Задумалась. И вправду, что делать? У мамы тогда надежда была, что все устроится. Она получала письма, в которых папа объяснялся в любви и обещал приехать за ней. Так и писал, верь мне, жди! Я читала, мамочка показывала. А ей, оказывается, непросто было, в животе я уже сидела! И бабушку жалко.

– Останусь. Не надо телеграфировать. Я правая, мне боятся нечего. Только надо с Ингой встретиться, узнать, что с ним происходит.

Ингмар

– По поселку ползут слухи, что ты был вчера с Кирой, – тетка смотрела мне в глаза, выискивая ответную реакцию на слова.

– Я был, но…

– Одни говорят, что ты ее изнасиловал, другие опровергают…

– Хоть кто-то умный!

– Другие опровергают, уверяя, что она спровоцировала тебя неподобающим поведением.

– Скажи, Марта, ты сама веришь этому?

Она, конечно, не верила. Опустила глаза и почти шепотом произнесла:

– Кто-то вымазал дегтем дверь Киры.

Задохнулся от несправедливости.

– Сейчас я должен быть с ней! Отпусти меня!

– Ты не понимаешь, в каком положении оказался! Иван верит, что они покрывают тебя, пытается убедить написать заявление в милицию! Говорит, есть улики! Видишь, до чего дошло? Обвиняют не разобравшись! Правильно отец решил увезти тебя.
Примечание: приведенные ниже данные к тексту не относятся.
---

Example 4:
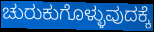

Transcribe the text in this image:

ಚುರುಕುಗೊಳ್ಳುವುದಕ್ಕೆ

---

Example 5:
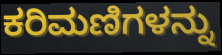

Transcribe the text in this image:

ಕರಿಮಣಿಗಳನ್ನು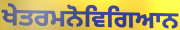
ਖੇਤਰਮਨੋਵਿਗਿਆਨ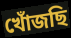
খোঁজছি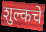
शुल्कचे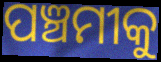
ପଞ୍ଚମୀକୁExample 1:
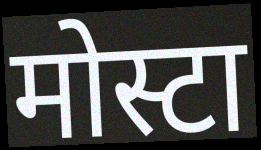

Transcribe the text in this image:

मोस्टा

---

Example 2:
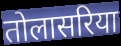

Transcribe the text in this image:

तोलासरिया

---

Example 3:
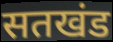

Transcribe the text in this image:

सतखंड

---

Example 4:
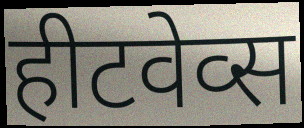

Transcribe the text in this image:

हीटवेव्स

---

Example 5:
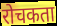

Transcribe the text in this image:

रोचकता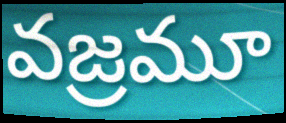
వజ్రమూ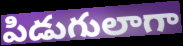
పిడుగులాగా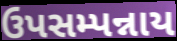
ઉપસમ્પન્નાય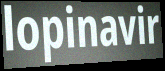
lopinavir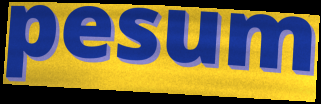
pesum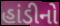
હાંડીનો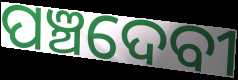
ପଞ୍ଚଦେବୀ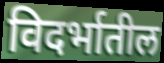
विदर्भातील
– Марта, прошу, сходи к ней! Объяснись, успокой.

– Ингмар, забудь! Ты скоро уедешь, сплетни утихнут. А сейчас ни шагу за дверь. Не зли отца.

Застонал от бессилия. Ну как не понимает! Не смогу забыть. Я… люблю Киру! От осознания этого, в голове прояснилось и пришло очевидное решение. Надо бороться!

 

Глава 6

Кто уверен в себе, тому чуждо чувство страха.
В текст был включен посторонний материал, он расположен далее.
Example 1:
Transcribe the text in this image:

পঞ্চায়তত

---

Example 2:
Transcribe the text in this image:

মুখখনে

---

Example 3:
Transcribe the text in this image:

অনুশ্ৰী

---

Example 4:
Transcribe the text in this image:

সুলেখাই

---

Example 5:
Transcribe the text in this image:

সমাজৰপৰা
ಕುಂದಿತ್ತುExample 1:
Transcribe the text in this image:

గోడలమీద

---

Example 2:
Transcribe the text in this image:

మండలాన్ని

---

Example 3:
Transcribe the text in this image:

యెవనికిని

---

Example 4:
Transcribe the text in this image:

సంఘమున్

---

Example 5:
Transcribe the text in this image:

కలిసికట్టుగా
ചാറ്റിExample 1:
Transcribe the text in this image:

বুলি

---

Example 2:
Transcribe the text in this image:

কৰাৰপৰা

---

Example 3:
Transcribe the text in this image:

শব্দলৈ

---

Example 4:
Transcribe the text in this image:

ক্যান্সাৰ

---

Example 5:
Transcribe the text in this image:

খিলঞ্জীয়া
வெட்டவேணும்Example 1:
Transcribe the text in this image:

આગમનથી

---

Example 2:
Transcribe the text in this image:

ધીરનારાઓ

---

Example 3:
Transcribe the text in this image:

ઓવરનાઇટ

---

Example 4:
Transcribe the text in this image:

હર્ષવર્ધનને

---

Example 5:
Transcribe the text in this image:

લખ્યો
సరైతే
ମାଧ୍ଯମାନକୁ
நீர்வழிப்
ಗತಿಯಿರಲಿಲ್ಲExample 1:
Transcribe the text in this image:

А так как предающийся печали испытывает также страх,

то отсюда следует, что храбрость с печалью несовместима.

Цицерон Марк Туллий

Кира

– Ба, а что будем делать с дверью?

– Соскребать сейчас бесполезно, опять намажут. Поэтому простыню наброшу. Днем не подойдут, побоятся – я с лопатой у двери встану. А до ночи что-нибудь придумаем. Ну, что Кирюха? Повоюем?

– Повоюем!

После чашки чая, которую выпила с удовольствием из-за поднявшегося настроения, пошла выбирать одежду.
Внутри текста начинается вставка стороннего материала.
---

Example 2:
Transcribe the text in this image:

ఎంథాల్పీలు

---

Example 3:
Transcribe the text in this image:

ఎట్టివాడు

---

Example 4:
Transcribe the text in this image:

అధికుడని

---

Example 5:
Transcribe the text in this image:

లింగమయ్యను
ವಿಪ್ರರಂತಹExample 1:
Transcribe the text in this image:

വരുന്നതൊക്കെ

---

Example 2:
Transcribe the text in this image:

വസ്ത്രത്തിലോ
– Ты куда собралась? – ба внимательно следила, как я вытаскиваю из шифоньера сатиновые штаны и майку.

– К Инге схожу. Видишь, специально шаровары надеваю, чтобы удобнее было по заборам лазить. Беднягу закрыли, наверное. Иначе давно бы здесь был. Я его с детства знаю.

– А теперь взрослая, что ли? – усмехнулась бабуля, помогая заправить майку.

– Теперь взрослая. Со вчерашнего дня, – прыгая на одной ноге, сообщила ей, – Куда подевался второй? Не видела?

Ба подпихнула ногой сандалик.

Скрутив косы в тугую баранку, нацепила панаму.

– Хороша!- протянула бабушка, – Ты действительно на войну собралась?

– Ага! Ну, раз ты лопату себе оставляешь, можно я ухват возьму? – с удовольствием посмотрела, как у нее открылся от удивления рот.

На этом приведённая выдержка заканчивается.